## START EXTRACT TO READ

US policy mixed with the Fed
While the S&P 500 and the DJIA rallied, the latter touching a new all-time high, emerging Asian indices had been largely suppressed.
The North American indices continued to bask in the optimism of what Trumponomics could bring for the economy. We have seen the industrial sector pushed up on hopes for increased fiscal spending while financials benefitted from President-elect Donald Trump’s apparent distaste for the Dodd-Frank regulations. As of Thursday, we see the comprehensive S&P 500 up 1.05%, looking set to end the week in gains. A break above August’s all time high of 2190.15 could also see the rally accelerate.
On the other hand, Asian markets have been mixed with the majority of emerging markets in red for the week while the Nikkei outperformed due to JPY movements. There remains little insights on how trade relations would be shifted with the change in Presidency. Although it is largely within market’s expectations, the Obama administration’s halt in pushing for the Trans-Pacific Partnership (TPP) still casted a layer of gloom on Asian markets. Attention will be shifted to this weekend’s Asia Pacific Economic Cooperation (APEC) Summit in Peru where the focus will likely be on the progress of free trade for Asia Pacific.
Notably, the USD index had been a strong gainer this week, printing a fresh 14-year high of 101.37 into Friday underpinned by Fed hike expectations. The implied probability of a December Fed hike rose through the week from last Friday’s (13 November) 84.0% to 96.0% after Federal Reserve Chair Janet Yellen’s first set of public comments since the US elections. The Fed Chair provided a clear signal that a December Fed hike is on the way and shared her observation that the economic conditions had pointed to “strengthening growth and improving labor market”.

## END EXTRACT TO READ
## START ENTRIES SUPPLIED

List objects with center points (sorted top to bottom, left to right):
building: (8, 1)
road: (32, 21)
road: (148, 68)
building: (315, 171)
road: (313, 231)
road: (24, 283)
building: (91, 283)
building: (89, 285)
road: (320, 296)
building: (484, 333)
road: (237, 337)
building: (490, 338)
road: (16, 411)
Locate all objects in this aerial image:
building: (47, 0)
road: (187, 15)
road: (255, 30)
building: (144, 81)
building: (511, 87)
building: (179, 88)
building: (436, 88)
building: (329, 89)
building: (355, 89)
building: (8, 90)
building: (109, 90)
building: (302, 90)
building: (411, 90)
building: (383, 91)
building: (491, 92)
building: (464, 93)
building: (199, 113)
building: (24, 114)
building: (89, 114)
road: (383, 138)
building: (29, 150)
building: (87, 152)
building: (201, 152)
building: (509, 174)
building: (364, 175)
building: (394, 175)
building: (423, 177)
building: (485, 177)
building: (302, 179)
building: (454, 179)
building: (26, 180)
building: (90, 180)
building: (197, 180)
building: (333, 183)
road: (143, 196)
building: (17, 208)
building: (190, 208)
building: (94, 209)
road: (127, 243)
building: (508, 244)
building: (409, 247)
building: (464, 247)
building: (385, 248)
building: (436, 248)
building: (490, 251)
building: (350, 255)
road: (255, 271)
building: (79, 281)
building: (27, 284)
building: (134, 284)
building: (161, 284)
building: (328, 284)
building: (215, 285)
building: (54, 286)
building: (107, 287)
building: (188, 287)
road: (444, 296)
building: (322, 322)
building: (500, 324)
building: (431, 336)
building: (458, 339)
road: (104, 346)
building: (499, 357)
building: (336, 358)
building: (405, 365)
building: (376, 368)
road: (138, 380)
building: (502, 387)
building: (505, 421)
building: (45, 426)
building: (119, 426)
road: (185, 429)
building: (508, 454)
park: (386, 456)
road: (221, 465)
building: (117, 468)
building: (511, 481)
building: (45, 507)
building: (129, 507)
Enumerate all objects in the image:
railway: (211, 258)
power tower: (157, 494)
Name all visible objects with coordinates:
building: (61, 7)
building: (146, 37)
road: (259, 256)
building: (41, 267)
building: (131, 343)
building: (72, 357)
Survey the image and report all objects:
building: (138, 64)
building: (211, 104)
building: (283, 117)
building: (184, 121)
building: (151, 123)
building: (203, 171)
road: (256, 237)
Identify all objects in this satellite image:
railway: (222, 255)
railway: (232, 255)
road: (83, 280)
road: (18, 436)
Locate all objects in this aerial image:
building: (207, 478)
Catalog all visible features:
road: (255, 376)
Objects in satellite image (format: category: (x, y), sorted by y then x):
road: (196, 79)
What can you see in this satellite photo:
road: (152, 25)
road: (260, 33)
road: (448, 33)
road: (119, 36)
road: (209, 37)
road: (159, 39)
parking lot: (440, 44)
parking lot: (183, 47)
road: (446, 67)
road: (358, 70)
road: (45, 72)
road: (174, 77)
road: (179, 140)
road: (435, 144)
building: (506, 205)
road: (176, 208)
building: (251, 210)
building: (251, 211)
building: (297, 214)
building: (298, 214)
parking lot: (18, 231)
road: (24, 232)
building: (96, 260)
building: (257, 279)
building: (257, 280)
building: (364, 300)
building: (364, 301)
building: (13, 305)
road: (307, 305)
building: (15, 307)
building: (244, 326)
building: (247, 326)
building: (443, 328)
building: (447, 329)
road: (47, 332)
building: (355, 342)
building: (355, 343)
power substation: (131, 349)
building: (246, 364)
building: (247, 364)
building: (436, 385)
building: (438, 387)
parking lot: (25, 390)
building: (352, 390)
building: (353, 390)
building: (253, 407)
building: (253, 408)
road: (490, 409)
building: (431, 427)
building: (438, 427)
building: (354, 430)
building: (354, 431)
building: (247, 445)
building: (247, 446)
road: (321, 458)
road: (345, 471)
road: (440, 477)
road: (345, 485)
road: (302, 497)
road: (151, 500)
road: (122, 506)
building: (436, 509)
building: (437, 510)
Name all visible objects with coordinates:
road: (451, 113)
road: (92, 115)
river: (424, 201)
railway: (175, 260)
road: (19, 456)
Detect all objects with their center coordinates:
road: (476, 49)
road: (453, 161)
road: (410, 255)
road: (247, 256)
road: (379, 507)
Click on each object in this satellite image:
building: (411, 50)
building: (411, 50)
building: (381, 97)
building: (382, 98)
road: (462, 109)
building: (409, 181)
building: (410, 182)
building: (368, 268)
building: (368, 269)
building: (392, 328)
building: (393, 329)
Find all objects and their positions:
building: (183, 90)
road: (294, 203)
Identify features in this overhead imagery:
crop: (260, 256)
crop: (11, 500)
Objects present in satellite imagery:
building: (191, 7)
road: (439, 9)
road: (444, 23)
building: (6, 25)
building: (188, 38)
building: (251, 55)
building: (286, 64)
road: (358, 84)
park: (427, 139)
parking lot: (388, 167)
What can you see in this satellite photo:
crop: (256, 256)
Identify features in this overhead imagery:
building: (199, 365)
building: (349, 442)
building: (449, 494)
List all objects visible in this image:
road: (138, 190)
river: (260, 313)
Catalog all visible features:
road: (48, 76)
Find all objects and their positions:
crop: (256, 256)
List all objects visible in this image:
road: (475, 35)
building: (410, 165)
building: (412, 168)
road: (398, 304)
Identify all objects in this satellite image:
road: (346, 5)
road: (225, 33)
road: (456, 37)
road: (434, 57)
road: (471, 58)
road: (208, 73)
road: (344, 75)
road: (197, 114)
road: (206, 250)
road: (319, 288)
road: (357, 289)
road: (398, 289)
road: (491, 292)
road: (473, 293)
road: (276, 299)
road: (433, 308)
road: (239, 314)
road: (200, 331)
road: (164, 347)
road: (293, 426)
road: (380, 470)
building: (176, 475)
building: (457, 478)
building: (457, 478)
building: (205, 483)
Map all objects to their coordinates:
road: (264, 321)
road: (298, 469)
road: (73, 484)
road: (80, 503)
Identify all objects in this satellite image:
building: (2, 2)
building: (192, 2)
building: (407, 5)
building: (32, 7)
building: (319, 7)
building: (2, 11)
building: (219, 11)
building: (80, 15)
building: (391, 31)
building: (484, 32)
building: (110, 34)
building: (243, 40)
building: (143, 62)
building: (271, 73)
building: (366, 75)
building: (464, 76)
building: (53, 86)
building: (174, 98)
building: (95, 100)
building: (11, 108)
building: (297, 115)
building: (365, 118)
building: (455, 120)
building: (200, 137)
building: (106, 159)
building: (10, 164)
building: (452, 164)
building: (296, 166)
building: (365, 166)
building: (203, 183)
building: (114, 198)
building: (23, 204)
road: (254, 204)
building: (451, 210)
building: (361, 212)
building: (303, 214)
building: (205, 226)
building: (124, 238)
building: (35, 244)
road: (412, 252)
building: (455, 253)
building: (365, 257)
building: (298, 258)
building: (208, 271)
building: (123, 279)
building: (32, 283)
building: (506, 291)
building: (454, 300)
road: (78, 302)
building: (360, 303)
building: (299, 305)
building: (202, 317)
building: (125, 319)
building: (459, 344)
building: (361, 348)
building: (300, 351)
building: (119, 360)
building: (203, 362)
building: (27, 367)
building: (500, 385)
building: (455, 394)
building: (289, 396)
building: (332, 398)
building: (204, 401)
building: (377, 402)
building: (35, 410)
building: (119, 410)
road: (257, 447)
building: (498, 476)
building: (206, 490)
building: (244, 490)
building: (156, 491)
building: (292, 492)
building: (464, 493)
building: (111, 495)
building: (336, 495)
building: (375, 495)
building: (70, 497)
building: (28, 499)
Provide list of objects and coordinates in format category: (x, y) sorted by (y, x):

## END ENTRIES SUPPLIED

- _EXERCISE PROMPT_: Write the next part of the market commentary on US policy and the Fed, starting after its final sentence.

- _RESULT_:
The week ahead will see the Fed FOMC minutes from their November 1-2 meeting, shedding light on pre-election thoughts of committee members. At 96.0% implied probability, the Fed FOMC minutes is unlikely to significantly shape the market’s belief of a Fed hike further. US markets will be closed for Thanksgiving Day on Thursday.
High frequency indicators continue to provide mixed signals for Asian markets. The week ahead will have the market watching for Thailand’s Q3 GDP on Monday while Malaysia’s central bank will announce their interest rate decision on Wednesday.
For the local market, we will see October’s inflation data due on Wednesday, followed closely by the final estimate for Q3 GDP on Thursday and October industrial production on Friday. The market is expecting an upward revision for this worst QoQ GDP figure in four years which could alleviate some of the SGD weakness.